Por toda esta sensibilidade nos dois filmes, e a intensidade das sutilezas subjetivas de seus “personagens” (ao criar um documentário, a realidade se torna versão, e as pessoas se tornam personagens), Petra Costa já é a diretora a ser vista, independentemente do q venha a realizar em cinema.

“Cinema bege”, a última revolução no Cinema

Assim como o clássico “Dogma 95” – movimento cinematográfico criado na Dinamarca por Lars von Trier e Thomas Vinterberg q propunha a restrição dos “truques técnicos” como novo traço estilístico -, gostaria de aqui sugerir q o último grande movimento revolucionário no cinema mundial é o q chamarei de “cinema bege”, ou mais genericamente falando, cinema nórdico, por ser o polo de tal inovação.

Bege seria o símbolo icônico de uma discursividade onde intensas emoções são retratadas numa estética radicalmente “não-latina”. Os “vermelhos de Almodóvar”, emblemas visuais tipicamente latinos, expressam tais intensidades com inegável beleza (como a “fecundação gráfica” entre o enfermeiro Benigno e a bailarina em coma em “Fale com Ela”, minha cena preferida na História do Cinema). Enquanto esta estética foi sendo incorporada pelo paladar internacional, o século 21 apresentou-nos a joia do cinema bege.

Na contramão dos vermelhos latinos, o cinema nórdico traz “O Homem sem Passado” (Aki Kaurismaki; 2001), “Histórias de Cozinha” (Bent Hamer; 2003), “Elling” (Per Christian Ellefsen; 2001), “Além do Desejo” (Pernille Fischer Christensen; 2006) “Em um Mundo Melhor” (Susanne Bier; 2010), “Caro Sr. Horten” (Bent Hamer; 2007), “Submarino” (Thomas Vinterberg; 2010), “1001 Gramas” (Bent Hamer; 2014), este último esteve em cartaz no Festival do Rio 2014.
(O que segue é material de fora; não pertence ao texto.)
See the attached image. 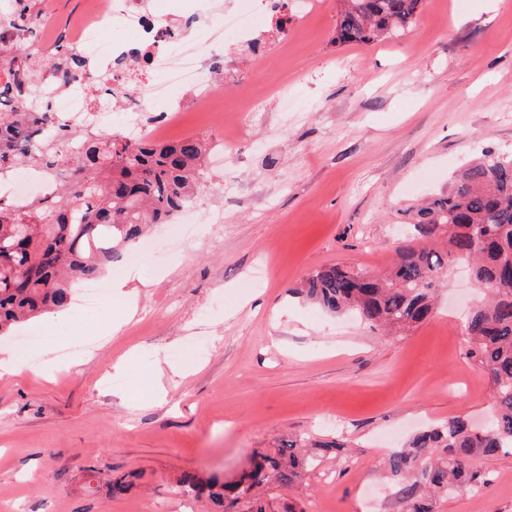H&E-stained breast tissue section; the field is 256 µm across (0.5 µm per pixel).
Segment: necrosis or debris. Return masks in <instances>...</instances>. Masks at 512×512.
<instances>
[{
  "mask_svg": "<svg viewBox=\"0 0 512 512\" xmlns=\"http://www.w3.org/2000/svg\"><path fill=\"white\" fill-rule=\"evenodd\" d=\"M113 26L119 34L102 42L100 32ZM188 34L169 39L162 12H143L138 0H112L111 9L96 6L69 30L66 43L94 59L98 70L110 73L113 89L122 91L127 120L114 126L112 109L102 103L90 82L60 89L52 70H44V99L49 111L95 130L119 129L130 140L162 141V131L176 123L185 107L206 108L216 98L219 84L206 63V52L218 51L228 35L252 40V22L243 14L192 13L186 19ZM166 99L167 109L158 120L138 121L146 99Z\"/></svg>",
  "mask_w": 512,
  "mask_h": 512,
  "instance_id": "1",
  "label": "necrosis or debris"
}]
</instances>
A partir dos supracitados, fica claro q o diretor expoente do cinema bege é Bent Hamer. E o filme-alusão máxima deste novo estilo é “Histórias de Cozinha”, onde uma empresa contrata freelas para ficarem de “observadores não-participantes” no cotidiano de cozinhas de proprietários q aceitaram um dinheiro para oferecerem suas casas à pesquisa. O objetivo era descobrir “quantos passos uma pessoa dá entre cada atividade do dia-a-dia na cozinha”, para daí então criar a “cozinha perfeita”, com os eletrodomésticos dispostos da maneira mais geograficamente prática (?!…) A partir desta premissa nonsense, o diretor nos apresenta uma belíssima história do nascimento de uma amizade entre observador e observado. Numa dança silenciosa, em tons pastel (bege), nós espectadores somos inundados com jorros de afetos e afetações, numa estética extremamente sutil, q nada perde em intensidade para nenhum vermelho latino.

Diferentemente do minimalismo de um excelente cinema “oriental” (“Primavera, Verão, Outono, Inverno e… Primavera”, de Kim Ki-duk, por exemplo), q se utiliza de uma câmera microscópica para enfatizar sutilezas, este cinema nórdico transmite as intensidades dos personagens através da cena como um todo – cenário, silêncios, movimentos leves, olhares ao fundo.

Como o filósofo moçambicano José Gil – q considero o mais importante da atualidade – nos coloca em seu texto “Abrir o Corpo”, nós “ouvimos com o corpo”. Grande articulador da Psicanálise com a Dança, Gil propõe q pensemos nosso corpo como poroso, num sentido forte do termo, enfatizando assim nossa recepção de sensações (ao q ele nomeou “pequenas percepções”). São micro sutilezas, como as “inutilezas” do poeta Manoel de Barros.

Cinema bege, José Gil e Manoel de Barros, belíssimas variações discursivas sobre a beleza sutil do humano, percebido à despeito de recursos de ênfase.